La greffière.
« Monsieur Louis Pouzin, professeur à Théseus. »
Le président.
« Je vais vous demander, monsieur, votre nom, votre prénom.
-- Pouzin, Louis.
-- Votre âge.
-- 67
-- Votre profession.
-- Professeur informatique télécoms.
-- La ville de votre domicile professionnel.
-- Paris.
-- Est-ce que vous êtes parent ou allié de l'accusée Internet ou en rapport avec elle, ce qui pourrait nuire à la clarté et à la sûreté de votre jugement ?
-- Probablement pas mais j'ai quand même été en rapport avec l'intéressée avant même qu'elle n'existe.
-- Avant même qu'elle n'existe ?
-- C'est-à-dire que j'ai contribué à certaines idées…
-- Elle avait dit qu'elle avait quatre pères tout à l'heure, vous êtes peut-être de cette paternité ?
-- Je fais partie des personnes qui ont conçu un certain nombre d'aspects techniques dont l'Internet se sert aujourd'hui et je m'en suis servi depuis que ça existe, c'est-à-dire depuis au moins vingt-cinq ans !
-- Il semble bien que ce soit avant la naissance de l'accusée.
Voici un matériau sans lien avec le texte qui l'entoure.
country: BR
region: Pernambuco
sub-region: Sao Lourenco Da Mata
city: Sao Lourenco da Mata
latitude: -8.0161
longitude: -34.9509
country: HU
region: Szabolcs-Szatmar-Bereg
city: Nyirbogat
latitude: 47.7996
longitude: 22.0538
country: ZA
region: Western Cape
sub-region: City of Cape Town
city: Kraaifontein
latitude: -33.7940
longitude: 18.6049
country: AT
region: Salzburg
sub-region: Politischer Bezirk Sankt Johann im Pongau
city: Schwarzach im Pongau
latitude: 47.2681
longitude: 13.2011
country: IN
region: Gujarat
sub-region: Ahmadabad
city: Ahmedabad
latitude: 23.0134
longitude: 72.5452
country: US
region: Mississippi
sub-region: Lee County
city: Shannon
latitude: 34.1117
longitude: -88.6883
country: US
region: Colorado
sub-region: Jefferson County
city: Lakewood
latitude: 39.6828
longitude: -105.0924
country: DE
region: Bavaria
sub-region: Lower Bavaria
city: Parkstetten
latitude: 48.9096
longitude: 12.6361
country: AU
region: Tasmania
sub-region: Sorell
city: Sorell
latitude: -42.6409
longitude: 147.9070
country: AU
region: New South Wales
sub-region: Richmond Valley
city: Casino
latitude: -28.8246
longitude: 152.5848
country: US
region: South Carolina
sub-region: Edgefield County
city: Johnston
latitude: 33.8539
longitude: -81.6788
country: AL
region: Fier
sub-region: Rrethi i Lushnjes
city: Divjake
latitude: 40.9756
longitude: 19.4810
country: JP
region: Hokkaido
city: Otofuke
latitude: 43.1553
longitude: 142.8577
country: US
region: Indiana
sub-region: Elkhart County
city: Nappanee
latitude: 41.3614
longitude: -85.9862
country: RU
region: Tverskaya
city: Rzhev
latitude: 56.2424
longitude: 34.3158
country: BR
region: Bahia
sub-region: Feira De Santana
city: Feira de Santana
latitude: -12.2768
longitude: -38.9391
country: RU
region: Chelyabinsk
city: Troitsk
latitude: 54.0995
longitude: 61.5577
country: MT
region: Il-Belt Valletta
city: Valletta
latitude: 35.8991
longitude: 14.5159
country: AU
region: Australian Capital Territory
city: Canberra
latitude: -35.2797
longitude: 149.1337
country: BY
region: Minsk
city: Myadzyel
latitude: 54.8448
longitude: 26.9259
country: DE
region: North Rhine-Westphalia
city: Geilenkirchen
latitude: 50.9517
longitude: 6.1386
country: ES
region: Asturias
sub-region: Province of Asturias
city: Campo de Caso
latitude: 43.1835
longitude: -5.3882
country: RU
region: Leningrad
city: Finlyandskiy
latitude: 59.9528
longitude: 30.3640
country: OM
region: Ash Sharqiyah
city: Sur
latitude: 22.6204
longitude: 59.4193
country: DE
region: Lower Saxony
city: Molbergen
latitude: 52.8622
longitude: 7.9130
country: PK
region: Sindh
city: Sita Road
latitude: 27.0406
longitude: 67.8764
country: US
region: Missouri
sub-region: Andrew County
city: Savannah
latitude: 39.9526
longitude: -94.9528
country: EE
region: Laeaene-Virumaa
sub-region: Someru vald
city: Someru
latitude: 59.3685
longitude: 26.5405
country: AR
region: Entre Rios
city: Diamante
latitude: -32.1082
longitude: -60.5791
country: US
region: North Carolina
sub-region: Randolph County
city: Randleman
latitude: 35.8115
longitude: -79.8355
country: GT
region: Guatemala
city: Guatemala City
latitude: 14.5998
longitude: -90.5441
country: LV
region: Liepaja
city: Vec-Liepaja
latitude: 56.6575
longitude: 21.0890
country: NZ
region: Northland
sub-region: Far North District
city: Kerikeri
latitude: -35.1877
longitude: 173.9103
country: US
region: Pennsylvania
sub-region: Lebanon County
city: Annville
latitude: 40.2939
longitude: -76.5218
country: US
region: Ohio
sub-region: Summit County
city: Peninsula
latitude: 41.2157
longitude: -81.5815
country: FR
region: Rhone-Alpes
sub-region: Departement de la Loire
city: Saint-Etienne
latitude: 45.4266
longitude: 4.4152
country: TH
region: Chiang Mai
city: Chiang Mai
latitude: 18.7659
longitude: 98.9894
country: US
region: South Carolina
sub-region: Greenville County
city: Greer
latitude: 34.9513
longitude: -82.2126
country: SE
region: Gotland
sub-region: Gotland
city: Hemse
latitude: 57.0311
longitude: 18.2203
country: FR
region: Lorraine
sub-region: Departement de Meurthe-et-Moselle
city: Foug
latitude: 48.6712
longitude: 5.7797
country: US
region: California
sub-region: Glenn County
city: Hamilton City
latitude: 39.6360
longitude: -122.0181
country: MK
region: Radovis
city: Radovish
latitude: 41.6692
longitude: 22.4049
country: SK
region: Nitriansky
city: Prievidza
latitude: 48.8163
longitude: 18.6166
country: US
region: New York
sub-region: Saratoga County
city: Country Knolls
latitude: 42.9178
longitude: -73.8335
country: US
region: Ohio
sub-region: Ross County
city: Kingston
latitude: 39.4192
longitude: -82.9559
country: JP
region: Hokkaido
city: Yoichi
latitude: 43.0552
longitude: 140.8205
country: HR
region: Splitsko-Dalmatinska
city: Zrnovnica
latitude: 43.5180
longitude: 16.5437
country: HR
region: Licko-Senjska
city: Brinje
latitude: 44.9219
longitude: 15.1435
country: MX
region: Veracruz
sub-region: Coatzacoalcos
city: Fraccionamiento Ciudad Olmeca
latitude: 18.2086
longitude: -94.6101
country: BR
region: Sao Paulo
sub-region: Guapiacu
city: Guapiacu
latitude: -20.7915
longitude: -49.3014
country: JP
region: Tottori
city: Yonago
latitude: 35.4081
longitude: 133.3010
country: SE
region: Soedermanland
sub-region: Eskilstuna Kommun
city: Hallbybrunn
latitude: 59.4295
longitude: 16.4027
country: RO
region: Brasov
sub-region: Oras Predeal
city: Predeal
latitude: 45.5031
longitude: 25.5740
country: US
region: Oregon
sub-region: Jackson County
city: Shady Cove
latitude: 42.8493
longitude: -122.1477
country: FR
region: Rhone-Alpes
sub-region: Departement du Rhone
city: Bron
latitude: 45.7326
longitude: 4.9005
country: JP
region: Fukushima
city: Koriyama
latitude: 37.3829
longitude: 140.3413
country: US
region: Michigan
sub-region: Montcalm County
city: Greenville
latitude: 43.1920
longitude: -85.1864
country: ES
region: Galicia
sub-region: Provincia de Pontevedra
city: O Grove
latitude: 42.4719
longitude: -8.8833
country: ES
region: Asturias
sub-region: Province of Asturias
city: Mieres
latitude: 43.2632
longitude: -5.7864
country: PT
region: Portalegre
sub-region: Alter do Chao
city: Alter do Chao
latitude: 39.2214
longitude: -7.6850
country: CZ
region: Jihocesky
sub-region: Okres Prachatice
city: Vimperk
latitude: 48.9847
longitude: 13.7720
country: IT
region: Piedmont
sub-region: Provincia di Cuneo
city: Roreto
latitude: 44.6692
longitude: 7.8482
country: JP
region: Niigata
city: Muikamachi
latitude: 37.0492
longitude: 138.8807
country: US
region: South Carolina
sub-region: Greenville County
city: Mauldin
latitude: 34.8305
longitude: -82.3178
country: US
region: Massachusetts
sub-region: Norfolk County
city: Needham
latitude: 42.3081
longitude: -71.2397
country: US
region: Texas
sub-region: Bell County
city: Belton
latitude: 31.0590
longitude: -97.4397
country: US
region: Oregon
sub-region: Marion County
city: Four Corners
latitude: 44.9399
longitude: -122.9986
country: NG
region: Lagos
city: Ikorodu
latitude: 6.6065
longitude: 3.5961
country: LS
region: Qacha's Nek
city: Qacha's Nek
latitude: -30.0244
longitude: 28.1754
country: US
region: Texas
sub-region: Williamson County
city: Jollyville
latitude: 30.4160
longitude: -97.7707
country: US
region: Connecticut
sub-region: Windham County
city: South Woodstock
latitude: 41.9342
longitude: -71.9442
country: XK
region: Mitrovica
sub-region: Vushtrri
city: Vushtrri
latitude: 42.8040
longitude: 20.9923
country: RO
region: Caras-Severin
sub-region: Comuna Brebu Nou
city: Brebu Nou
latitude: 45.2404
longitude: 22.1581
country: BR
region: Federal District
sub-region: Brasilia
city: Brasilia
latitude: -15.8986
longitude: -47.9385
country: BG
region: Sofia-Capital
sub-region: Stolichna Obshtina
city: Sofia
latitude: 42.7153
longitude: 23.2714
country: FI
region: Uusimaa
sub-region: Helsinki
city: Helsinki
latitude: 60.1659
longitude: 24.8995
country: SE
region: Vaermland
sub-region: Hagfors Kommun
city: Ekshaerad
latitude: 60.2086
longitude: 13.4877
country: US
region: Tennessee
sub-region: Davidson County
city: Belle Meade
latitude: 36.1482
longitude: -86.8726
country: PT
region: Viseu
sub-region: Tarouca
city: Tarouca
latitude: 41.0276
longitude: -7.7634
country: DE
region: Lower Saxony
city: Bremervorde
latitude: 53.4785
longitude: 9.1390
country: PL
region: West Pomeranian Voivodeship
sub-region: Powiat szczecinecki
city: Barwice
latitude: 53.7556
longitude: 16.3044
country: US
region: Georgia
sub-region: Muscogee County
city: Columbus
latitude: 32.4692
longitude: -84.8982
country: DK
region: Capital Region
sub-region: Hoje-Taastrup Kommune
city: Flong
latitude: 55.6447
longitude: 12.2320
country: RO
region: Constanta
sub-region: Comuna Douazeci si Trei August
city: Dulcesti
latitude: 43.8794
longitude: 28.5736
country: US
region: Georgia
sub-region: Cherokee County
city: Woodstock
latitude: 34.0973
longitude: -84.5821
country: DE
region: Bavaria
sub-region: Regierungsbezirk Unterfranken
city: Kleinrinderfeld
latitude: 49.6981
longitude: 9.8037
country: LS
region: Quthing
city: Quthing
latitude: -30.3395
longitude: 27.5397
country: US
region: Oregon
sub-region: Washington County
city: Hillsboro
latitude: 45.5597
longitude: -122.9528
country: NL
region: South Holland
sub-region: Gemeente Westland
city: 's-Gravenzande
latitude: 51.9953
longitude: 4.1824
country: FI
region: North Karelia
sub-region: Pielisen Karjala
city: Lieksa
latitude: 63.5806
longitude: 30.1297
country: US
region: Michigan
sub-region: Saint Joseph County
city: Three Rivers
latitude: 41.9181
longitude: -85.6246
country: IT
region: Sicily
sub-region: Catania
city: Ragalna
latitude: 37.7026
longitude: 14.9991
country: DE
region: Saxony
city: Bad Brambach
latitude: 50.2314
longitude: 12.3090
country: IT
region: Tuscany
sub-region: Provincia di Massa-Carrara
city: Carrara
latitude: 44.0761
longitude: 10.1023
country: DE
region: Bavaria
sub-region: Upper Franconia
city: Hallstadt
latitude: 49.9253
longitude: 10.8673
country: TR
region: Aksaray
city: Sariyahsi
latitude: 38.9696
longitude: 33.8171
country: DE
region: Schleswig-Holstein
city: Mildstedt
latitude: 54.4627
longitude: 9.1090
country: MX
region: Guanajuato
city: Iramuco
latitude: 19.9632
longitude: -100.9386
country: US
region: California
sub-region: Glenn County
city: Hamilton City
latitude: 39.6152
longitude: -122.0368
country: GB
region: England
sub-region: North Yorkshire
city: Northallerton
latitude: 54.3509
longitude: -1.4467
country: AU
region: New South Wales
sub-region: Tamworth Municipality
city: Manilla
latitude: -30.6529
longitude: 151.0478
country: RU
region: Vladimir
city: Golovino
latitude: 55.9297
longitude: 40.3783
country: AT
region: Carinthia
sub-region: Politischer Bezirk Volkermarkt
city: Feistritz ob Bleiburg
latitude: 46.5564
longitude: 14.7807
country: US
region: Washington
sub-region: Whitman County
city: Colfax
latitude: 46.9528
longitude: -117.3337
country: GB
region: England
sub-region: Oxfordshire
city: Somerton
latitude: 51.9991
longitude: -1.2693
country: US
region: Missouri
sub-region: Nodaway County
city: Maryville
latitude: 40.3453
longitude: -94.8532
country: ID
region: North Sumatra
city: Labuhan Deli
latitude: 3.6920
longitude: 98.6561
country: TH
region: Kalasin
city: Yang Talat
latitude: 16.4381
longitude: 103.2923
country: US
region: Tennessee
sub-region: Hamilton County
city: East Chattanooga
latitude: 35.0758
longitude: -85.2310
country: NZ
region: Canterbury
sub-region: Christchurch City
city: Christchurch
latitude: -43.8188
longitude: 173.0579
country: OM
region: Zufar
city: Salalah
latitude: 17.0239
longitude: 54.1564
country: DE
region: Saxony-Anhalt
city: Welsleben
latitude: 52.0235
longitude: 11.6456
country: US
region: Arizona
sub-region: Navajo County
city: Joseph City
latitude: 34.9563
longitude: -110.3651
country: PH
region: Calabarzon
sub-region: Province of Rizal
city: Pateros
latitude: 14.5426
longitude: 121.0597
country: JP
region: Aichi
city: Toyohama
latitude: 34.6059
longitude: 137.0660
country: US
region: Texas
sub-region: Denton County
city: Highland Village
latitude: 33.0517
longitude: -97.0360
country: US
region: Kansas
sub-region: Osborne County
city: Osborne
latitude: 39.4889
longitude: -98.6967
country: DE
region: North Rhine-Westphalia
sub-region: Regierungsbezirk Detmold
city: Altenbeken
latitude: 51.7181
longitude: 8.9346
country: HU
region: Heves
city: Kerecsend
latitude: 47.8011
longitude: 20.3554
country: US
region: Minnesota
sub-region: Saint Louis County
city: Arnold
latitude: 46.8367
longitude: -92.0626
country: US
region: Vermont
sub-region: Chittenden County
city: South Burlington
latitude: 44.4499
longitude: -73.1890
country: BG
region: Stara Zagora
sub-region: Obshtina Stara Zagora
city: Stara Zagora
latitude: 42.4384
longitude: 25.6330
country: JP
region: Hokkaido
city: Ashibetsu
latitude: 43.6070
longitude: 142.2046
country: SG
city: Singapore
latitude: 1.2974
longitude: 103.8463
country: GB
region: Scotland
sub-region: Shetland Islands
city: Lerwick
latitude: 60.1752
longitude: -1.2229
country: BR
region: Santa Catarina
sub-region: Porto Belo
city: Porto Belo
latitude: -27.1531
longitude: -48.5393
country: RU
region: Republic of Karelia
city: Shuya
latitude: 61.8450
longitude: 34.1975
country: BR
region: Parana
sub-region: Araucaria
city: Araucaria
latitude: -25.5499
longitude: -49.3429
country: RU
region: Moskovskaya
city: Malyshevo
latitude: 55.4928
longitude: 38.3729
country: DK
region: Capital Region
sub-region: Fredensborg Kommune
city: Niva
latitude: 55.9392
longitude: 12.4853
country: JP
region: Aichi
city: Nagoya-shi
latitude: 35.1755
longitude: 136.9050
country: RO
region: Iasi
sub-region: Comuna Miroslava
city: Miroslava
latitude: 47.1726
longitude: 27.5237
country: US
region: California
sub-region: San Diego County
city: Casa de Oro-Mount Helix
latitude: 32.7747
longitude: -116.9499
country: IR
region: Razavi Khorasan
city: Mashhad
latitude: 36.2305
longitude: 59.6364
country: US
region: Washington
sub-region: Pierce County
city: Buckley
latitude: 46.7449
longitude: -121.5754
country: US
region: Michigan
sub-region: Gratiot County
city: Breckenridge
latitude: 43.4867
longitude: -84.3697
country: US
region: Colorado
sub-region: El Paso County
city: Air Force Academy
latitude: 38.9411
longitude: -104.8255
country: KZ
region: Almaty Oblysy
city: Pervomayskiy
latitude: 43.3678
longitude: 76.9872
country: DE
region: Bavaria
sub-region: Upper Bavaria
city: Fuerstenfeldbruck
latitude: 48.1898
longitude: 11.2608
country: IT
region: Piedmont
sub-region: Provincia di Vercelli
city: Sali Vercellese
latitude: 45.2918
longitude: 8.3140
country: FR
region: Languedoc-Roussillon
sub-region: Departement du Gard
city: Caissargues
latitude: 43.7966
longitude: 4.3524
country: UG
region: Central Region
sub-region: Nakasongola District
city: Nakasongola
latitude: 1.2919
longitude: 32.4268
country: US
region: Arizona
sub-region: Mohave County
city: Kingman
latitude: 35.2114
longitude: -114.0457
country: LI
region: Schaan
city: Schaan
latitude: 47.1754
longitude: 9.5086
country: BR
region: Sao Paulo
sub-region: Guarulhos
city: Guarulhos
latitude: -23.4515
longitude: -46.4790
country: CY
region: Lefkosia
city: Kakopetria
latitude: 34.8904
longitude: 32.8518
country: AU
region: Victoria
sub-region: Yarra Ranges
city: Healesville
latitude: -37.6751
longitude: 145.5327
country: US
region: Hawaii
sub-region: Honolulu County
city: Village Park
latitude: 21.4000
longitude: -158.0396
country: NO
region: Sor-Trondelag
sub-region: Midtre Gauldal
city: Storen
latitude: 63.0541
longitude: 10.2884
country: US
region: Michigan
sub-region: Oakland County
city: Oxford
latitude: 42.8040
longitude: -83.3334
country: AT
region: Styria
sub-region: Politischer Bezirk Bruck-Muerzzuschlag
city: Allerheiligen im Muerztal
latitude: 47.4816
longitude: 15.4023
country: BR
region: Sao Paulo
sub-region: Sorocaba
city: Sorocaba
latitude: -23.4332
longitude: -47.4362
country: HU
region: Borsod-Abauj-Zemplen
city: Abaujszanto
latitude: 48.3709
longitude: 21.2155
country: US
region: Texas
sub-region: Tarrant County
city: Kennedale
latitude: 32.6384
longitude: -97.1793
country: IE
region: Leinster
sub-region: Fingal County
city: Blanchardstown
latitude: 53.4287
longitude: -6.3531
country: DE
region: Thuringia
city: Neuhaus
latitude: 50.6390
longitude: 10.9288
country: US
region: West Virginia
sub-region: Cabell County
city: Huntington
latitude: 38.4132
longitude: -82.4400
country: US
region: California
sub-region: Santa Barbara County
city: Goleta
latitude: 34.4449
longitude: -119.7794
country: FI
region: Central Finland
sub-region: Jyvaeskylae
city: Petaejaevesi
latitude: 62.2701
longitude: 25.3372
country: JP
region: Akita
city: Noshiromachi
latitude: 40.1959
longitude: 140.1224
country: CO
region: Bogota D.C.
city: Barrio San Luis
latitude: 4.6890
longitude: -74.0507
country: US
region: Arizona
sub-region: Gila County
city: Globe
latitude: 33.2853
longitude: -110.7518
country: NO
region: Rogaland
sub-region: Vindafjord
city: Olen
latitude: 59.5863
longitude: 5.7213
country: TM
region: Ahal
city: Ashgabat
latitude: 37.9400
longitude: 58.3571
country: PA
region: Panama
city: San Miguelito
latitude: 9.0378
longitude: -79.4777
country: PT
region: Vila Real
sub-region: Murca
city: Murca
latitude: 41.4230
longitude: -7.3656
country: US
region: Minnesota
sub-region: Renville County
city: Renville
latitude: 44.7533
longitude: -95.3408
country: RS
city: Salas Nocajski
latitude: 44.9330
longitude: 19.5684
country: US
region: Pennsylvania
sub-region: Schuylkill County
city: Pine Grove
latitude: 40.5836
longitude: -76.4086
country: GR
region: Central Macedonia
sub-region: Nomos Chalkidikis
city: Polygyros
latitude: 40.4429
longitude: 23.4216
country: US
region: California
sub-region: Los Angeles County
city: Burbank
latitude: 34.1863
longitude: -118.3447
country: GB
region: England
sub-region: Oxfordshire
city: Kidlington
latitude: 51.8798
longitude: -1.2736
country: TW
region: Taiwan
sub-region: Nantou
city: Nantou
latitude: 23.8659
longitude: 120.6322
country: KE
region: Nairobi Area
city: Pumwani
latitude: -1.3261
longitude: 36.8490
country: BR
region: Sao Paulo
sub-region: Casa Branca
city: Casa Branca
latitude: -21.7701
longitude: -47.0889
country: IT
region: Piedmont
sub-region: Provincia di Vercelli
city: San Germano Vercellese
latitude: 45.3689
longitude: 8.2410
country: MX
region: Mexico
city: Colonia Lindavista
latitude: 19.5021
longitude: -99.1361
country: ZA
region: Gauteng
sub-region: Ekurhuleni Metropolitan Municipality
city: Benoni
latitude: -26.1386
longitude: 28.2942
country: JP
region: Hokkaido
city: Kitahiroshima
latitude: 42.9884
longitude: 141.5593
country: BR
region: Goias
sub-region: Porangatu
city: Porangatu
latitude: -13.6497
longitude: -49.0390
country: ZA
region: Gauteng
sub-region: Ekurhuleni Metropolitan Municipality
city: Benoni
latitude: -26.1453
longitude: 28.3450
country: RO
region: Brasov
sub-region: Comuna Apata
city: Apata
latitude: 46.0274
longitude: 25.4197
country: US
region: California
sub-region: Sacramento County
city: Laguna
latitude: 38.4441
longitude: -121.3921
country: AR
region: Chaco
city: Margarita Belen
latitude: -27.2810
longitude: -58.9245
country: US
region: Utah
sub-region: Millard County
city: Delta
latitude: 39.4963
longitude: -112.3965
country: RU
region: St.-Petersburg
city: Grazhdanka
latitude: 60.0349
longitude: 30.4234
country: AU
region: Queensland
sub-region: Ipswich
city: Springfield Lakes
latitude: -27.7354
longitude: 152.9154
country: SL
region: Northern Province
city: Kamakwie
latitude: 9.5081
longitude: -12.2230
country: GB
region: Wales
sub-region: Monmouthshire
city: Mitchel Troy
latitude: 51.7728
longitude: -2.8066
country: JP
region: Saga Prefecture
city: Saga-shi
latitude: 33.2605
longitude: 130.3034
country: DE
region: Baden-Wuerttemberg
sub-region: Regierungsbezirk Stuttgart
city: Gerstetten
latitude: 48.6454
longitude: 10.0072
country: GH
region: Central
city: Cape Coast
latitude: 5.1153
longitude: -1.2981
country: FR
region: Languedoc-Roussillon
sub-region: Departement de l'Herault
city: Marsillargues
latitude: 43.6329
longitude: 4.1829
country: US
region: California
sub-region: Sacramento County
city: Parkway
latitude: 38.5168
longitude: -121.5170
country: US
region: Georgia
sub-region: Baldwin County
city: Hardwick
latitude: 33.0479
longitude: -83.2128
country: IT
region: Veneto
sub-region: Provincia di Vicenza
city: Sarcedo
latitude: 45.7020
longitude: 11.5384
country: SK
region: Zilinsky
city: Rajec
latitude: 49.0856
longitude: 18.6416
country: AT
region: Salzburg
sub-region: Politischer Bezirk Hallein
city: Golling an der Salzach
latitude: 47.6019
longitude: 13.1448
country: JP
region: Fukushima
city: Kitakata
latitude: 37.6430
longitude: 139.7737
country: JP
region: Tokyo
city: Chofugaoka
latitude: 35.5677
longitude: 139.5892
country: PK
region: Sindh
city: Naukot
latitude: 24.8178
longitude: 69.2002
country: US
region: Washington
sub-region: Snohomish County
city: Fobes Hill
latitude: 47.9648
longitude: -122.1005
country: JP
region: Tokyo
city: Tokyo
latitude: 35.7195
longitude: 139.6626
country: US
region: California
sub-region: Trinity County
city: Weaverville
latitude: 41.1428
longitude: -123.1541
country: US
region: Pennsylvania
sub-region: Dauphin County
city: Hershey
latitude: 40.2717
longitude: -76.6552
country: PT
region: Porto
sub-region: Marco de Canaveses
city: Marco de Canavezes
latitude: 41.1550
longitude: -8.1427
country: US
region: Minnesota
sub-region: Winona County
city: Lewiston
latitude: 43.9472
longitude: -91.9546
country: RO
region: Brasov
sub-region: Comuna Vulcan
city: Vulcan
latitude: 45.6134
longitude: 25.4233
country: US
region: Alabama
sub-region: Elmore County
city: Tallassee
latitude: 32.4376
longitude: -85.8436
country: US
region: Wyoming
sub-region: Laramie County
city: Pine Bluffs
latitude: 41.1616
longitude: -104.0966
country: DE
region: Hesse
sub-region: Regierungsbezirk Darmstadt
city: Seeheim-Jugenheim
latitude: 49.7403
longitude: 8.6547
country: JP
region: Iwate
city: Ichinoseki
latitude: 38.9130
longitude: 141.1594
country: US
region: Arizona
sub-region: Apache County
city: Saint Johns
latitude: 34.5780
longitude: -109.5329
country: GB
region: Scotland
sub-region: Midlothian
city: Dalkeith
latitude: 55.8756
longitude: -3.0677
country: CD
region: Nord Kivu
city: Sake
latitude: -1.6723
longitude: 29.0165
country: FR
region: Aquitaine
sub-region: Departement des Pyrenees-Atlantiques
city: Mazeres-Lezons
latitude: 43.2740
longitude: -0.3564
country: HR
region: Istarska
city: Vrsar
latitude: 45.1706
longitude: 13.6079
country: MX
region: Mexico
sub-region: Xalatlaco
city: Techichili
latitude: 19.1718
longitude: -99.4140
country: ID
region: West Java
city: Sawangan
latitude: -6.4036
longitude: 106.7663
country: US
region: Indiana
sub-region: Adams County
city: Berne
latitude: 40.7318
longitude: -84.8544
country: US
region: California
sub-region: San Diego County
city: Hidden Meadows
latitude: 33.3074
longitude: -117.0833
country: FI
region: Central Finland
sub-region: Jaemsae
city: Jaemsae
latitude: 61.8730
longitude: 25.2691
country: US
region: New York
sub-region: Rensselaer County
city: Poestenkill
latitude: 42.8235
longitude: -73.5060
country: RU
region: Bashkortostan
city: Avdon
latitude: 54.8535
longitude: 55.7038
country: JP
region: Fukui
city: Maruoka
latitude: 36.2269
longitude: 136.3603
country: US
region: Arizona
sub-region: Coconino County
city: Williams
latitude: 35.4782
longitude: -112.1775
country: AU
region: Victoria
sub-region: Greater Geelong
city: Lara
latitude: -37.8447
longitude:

Vous allez jurer de parler sans haine et sans crainte, de dire toute la vérité, rien que la vérité, vous levez la main droite et vous dites : je jure.
-- Je le jure !
-- Monsieur le professeur, la cour souhaiterait savoir, au vu de ce que vous avez entendu des témoins de l'accusation, s'il y a des moyens de garantir les libertés individuelles dans l'expérience que vous avez par rapport aux avatars qui ont été évoqués tout à l'heure ? »
Louis Pouzin.
« Je suis d'accord avec un certain nombre de choses qui ont été dites.
Dans la réalité, l'Internet d'aujourd'hui est le résultat d'une conception technique. C'est un outil qui a été conçu par des chercheurs, d'une part pour leur propre usage, d'autre part pour faire des expérimentations.
Depuis quatre ou cinq ans, cet outil dans lequel tout marchait -- pas nécessairement très bien au plan technique, mais dans lequel les gens se comportaient de manière socialement correcte -- a été envahi par une nouvelle population. Pour certaines personnes, Internet a une finalité commerciale, pour d'autres il a une finalité ludique ou non lucrative mais qui peut éventuellement tourner au lucratif lorsque l'occasion se présente. Ces deux populations ont tendance à avoir des intérêts conflictuels.
On peut dire qu'Internet est devenu un outil qui n'est certainement plus très satisfaisant pour le milieu de la recherche puisqu'il est pollué par une quantité d'usages inattendus. D'autre part, ce n'est pas non plus un bon outil commercial, compte tenu qu'il n'offre pas toutes les garanties nécessaires à la liberté individuelle, voire à la vie privée.
Ce que l'on a entendu dire tout à l'heure sur les prospectus électroniques, appelés aussi spams, est un phénomène qui est amplifié pour deux raisons qui ont été citées : cela ne coûte rien ou pratiquement rien et on est à peu près garanti d'impunité étant donné qu'on peut se camoufler facilement. Tant que cette logique sera en place, il n'y a vraiment aucune raison pour que le spam diminue.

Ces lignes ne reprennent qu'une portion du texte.